***** Records supplied *****

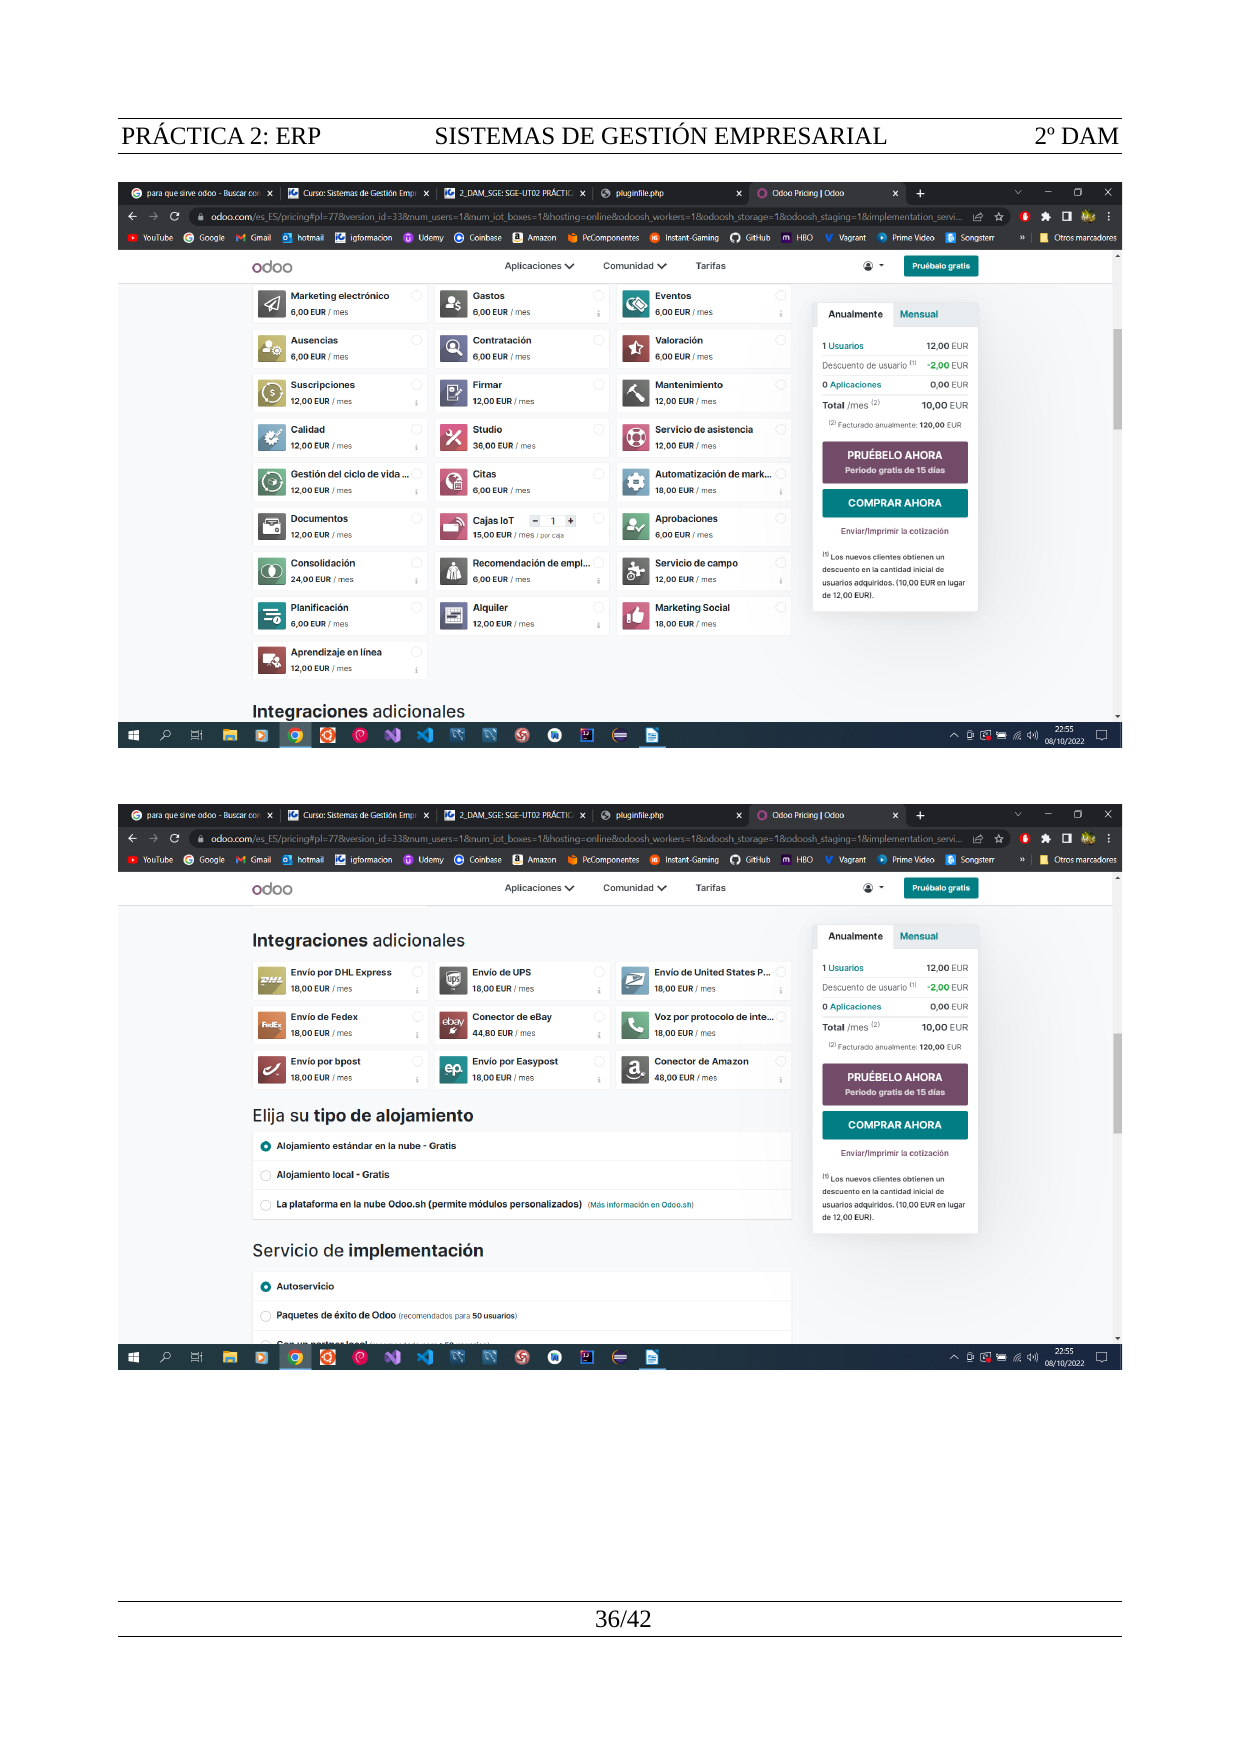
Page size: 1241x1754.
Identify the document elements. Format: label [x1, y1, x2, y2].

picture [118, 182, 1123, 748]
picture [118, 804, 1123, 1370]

*****
***** Records supplied *****

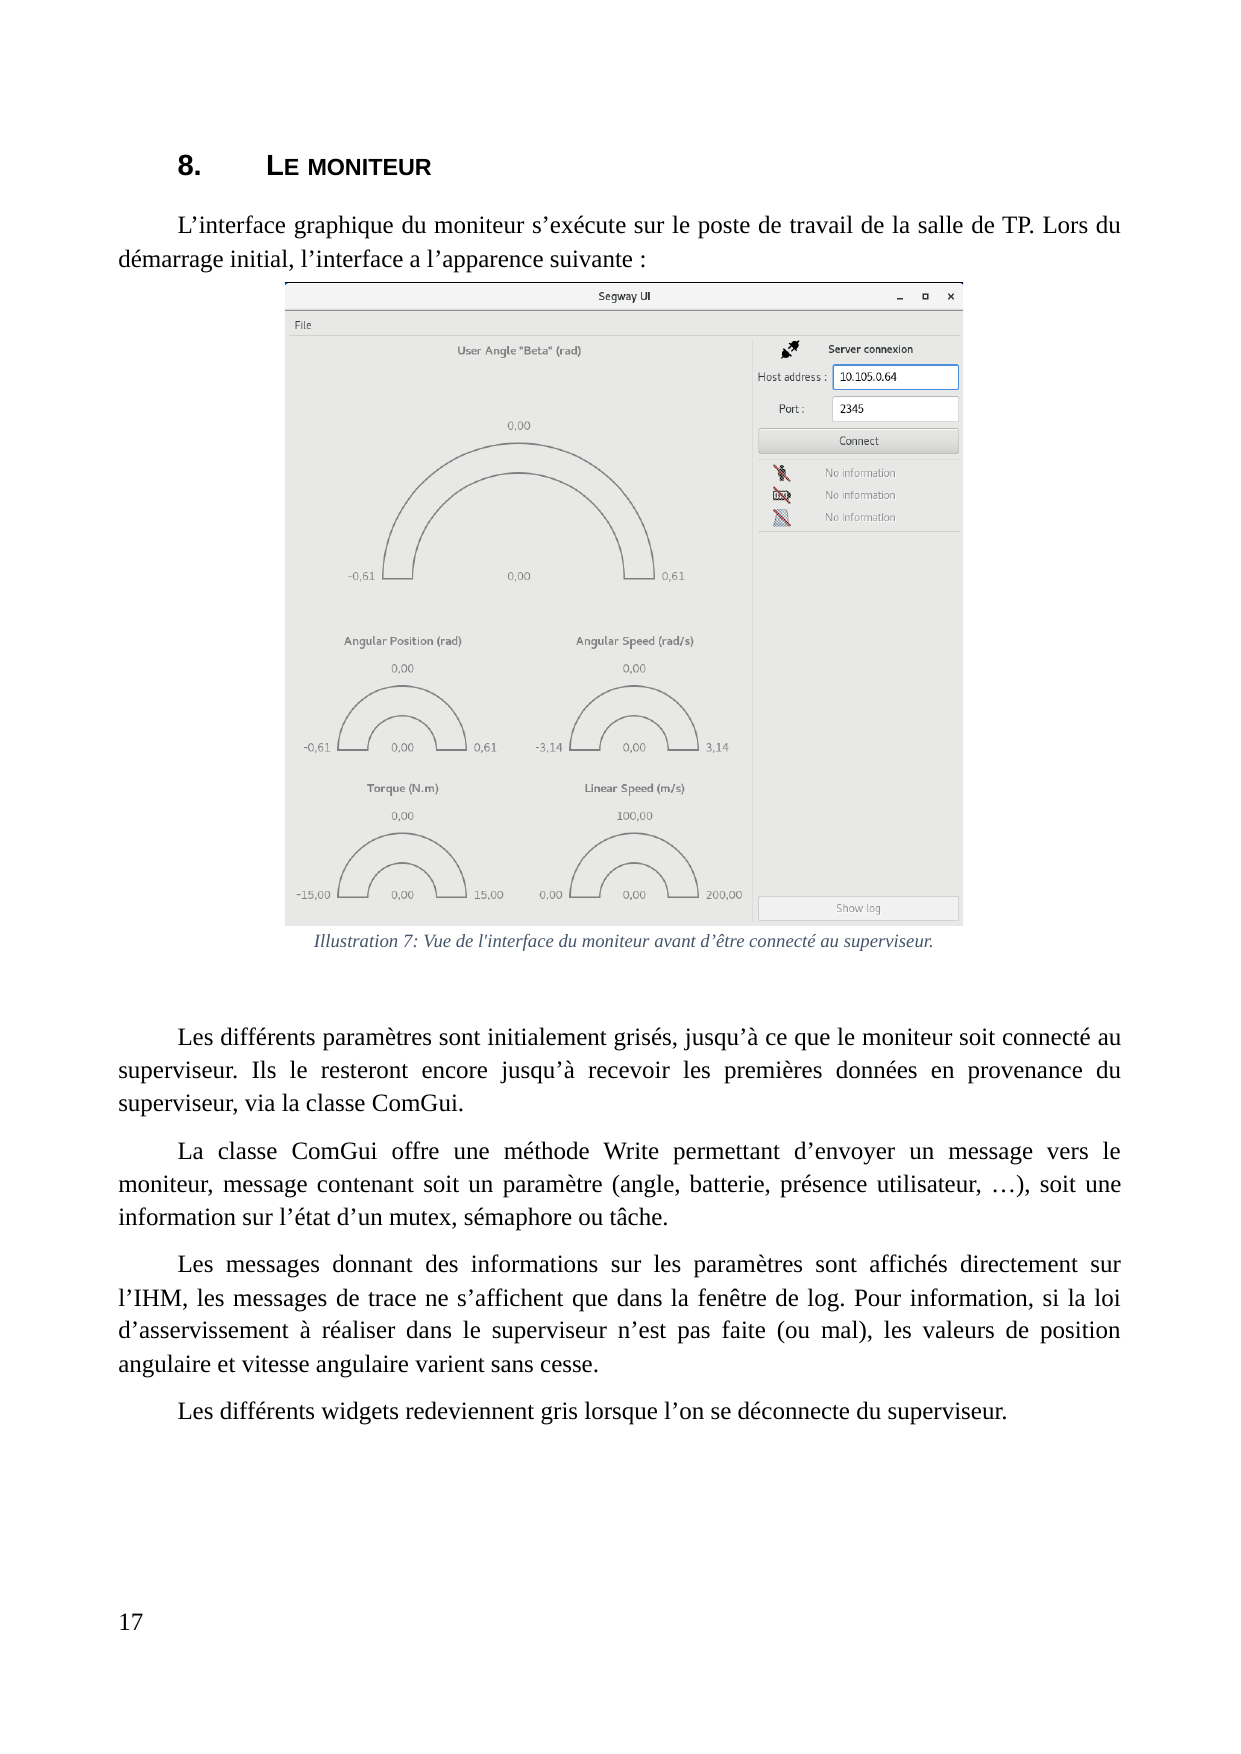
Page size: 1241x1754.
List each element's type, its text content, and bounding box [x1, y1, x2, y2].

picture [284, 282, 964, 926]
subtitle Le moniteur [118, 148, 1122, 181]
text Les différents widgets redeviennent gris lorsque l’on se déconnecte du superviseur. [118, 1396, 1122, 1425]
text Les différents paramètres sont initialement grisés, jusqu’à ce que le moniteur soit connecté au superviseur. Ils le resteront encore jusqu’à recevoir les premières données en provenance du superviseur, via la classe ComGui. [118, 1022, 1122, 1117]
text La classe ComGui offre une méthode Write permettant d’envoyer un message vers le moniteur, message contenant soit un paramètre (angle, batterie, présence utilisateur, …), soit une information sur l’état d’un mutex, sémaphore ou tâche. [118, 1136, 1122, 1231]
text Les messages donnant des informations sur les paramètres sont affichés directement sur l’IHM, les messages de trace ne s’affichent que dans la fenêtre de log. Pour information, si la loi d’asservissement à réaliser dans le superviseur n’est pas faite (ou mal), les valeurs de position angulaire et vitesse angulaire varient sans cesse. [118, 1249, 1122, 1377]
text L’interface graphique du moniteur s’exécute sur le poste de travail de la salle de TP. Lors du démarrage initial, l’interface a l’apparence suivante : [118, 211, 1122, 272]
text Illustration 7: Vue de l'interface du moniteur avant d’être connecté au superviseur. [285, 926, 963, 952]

*****
***** Records supplied *****

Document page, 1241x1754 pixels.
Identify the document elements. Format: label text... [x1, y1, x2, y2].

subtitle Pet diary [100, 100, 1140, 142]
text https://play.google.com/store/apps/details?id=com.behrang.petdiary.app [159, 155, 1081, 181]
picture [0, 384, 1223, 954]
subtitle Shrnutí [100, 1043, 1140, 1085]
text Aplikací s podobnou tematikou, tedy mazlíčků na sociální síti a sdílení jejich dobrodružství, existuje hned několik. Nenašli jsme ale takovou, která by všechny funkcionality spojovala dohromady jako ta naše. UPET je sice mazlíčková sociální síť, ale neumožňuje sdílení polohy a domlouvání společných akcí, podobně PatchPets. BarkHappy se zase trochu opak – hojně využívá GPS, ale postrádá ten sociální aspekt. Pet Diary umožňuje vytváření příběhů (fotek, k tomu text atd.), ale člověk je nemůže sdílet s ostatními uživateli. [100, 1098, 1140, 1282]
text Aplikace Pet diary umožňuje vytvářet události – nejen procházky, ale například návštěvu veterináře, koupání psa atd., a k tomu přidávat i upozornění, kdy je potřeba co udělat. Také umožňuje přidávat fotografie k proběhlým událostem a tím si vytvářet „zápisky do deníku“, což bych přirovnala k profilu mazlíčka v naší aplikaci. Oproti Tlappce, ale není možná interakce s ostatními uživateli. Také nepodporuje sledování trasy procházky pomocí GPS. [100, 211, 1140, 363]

*****

* The task
Return, unchanged, every line from the one containing "Document page, 1241x1754 pixels." to the one containing "155, 1081, 181]", including both.

* Final result
Document page, 1241x1754 pixels.
Identify the document elements. Format: label text... [x1, y1, x2, y2].

subtitle Pet diary [100, 100, 1140, 142]
text https://play.google.com/store/apps/details?id=com.behrang.petdiary.app [159, 155, 1081, 181]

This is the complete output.